One of Emerson’s heroes was John Brown, the abolitionist militiaman who led a raid on the federal armory in Harpers Ferry in 1859. The plan was to take the arms and lead a slave insurrection throughout the South. Had Brown succeeded, it would have affected not only southerners, but northerners, too, says Harris. Northerners “would have been so alienated” by the violence “that the idea of any kind of abolition movement would have died right there.”
But for Emerson, says Harris, what mattered was that Brown “was following his inner light. He had this intuition about what was right and, therefore, even an act as flagrantly illegal as taking over a federal arsenal was the absolutely right thing to do. Thoreau agreed. ... They compared him to Christ. He wasn’t merely a hero. He was just one of the greatest men of all time.”
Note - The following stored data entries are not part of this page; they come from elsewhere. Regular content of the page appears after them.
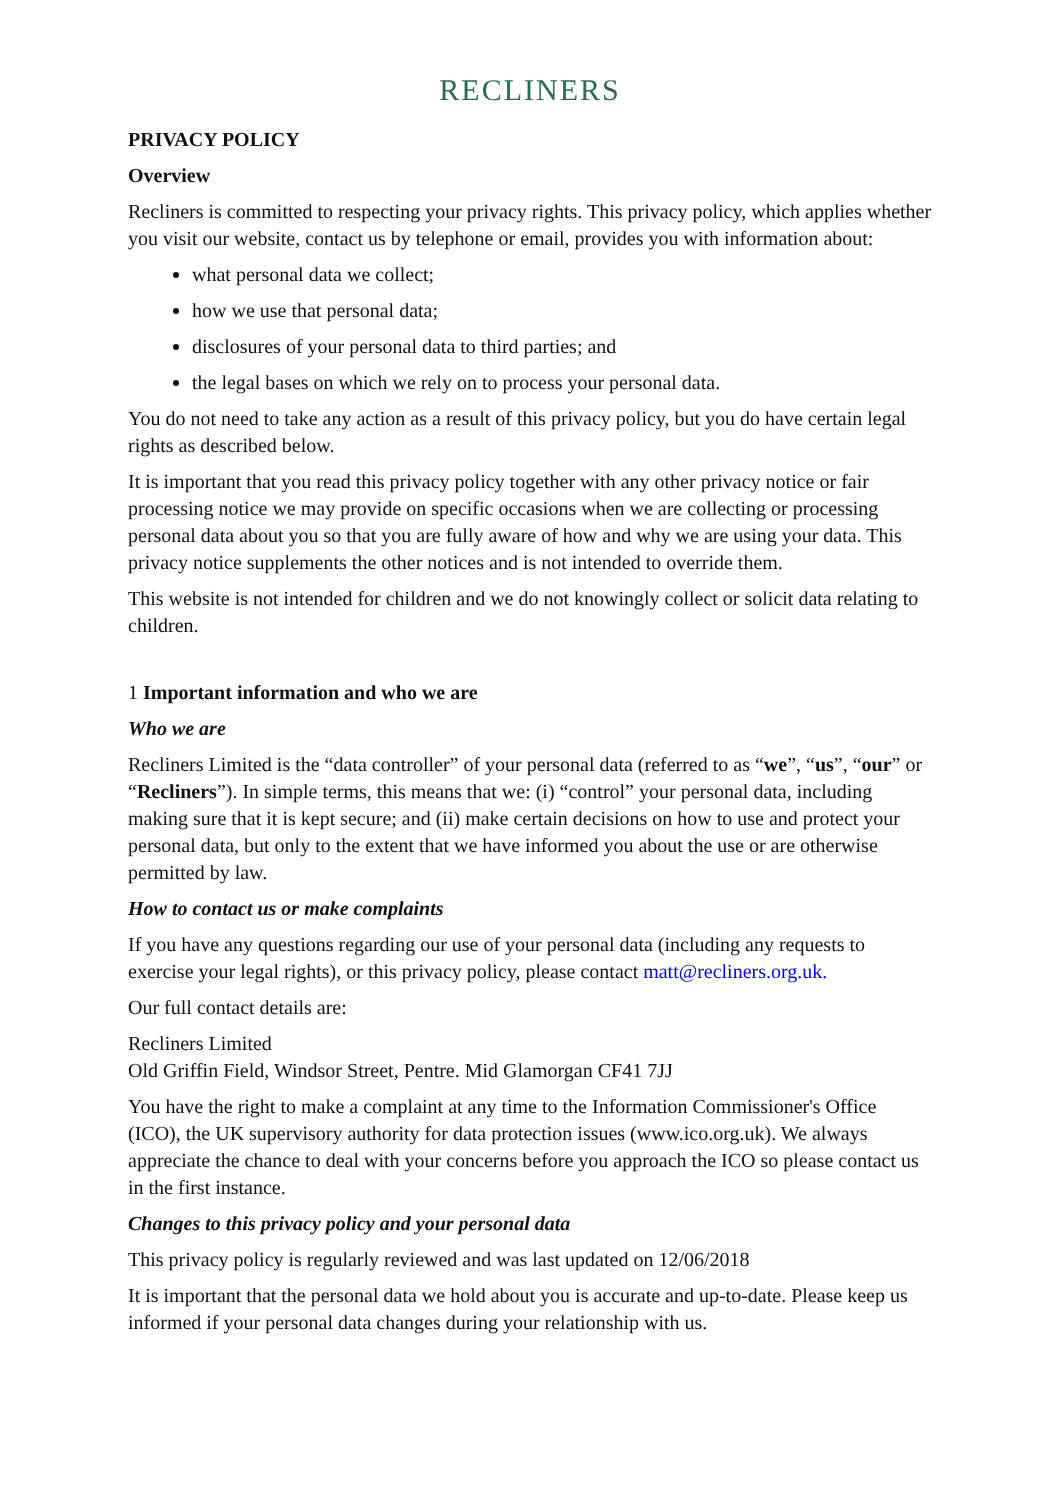RECLINERS
PRIVACY POLICY
Overview
Recliners is committed to respecting your privacy rights. This privacy policy, which applies whether you visit our website, contact us by telephone or email, provides you with information about:
what personal data we collect;
how we use that personal data;
disclosures of your personal data to third parties; and
the legal bases on which we rely on to process your personal data.
You do not need to take any action as a result of this privacy policy, but you do have certain legal rights as described below.
It is important that you read this privacy policy together with any other privacy notice or fair processing notice we may provide on specific occasions when we are collecting or processing personal data about you so that you are fully aware of how and why we are using your data. This privacy notice supplements the other notices and is not intended to override them.
This website is not intended for children and we do not knowingly collect or solicit data relating to children.
1 Important information and who we are
Who we are
Recliners Limited is the “data controller” of your personal data (referred to as “we”, “us”, “our” or “Recliners”). In simple terms, this means that we: (i) “control” your personal data, including making sure that it is kept secure; and (ii) make certain decisions on how to use and protect your personal data, but only to the extent that we have informed you about the use or are otherwise permitted by law.
How to contact us or make complaints
If you have any questions regarding our use of your personal data (including any requests to exercise your legal rights), or this privacy policy, please contact matt@recliners.org.uk.
Our full contact details are:
Recliners Limited
Old Griffin Field, Windsor Street, Pentre. Mid Glamorgan CF41 7JJ
You have the right to make a complaint at any time to the Information Commissioner's Office (ICO), the UK supervisory authority for data protection issues (www.ico.org.uk). We always appreciate the chance to deal with your concerns before you approach the ICO so please contact us in the first instance.
Changes to this privacy policy and your personal data
This privacy policy is regularly reviewed and was last updated on 12/06/2018
It is important that the personal data we hold about you is accurate and up-to-date. Please keep us informed if your personal data changes during your relationship with us.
Modern historians continue to glorify Brown, says Harris, without understanding the catastrophic effect it would have had on blacks and whites alike had his plot succeeded. One recent biography of Brown is called “America’s Good Terrorist.”
“One calls him the father of civil rights,” says Harris. “This is all baloney, and it’s an example of the woke ideology that’s infected able historians.”
Brown’s destructive furies are at the source of elite support for the Black Lives Matter riots and the virtual canonization of felon George Floyd. So is the elite ambition to outpace the masses.
“The self-congratulatory elite like to pat themselves on the back for having advanced opinions,” says Harris. “But so many of the ideas that used to be regarded as progressive” are now accepted, such as gay marriage.
Thus, in order to stay ahead of popular opinion, progressives chase causes that are unsupportable—“like saying that guys can go into girls’ locker rooms,” says Harris, referring to the transgender agenda.
The woke elite are contemptuous of their fellow Americans, says Harris, but he doesn’t believe the destruction they cause is intentional.
“I don’t for a moment think that these people sit down and say, ‘How can we destroy the economy’” with the climate-change agenda? “They’re actually convinced that they have the answers and that we need them to provide the answers for us, because we are either too stupid or too evil.”
Without a properly functioning press pointing out that progressive ideas will lead to disaster, says Harris, the best-case scenario for America at present is a “wake-up call from reality. But the problem,” he says, “is that oftentimes a wake-up call from reality is devastating.”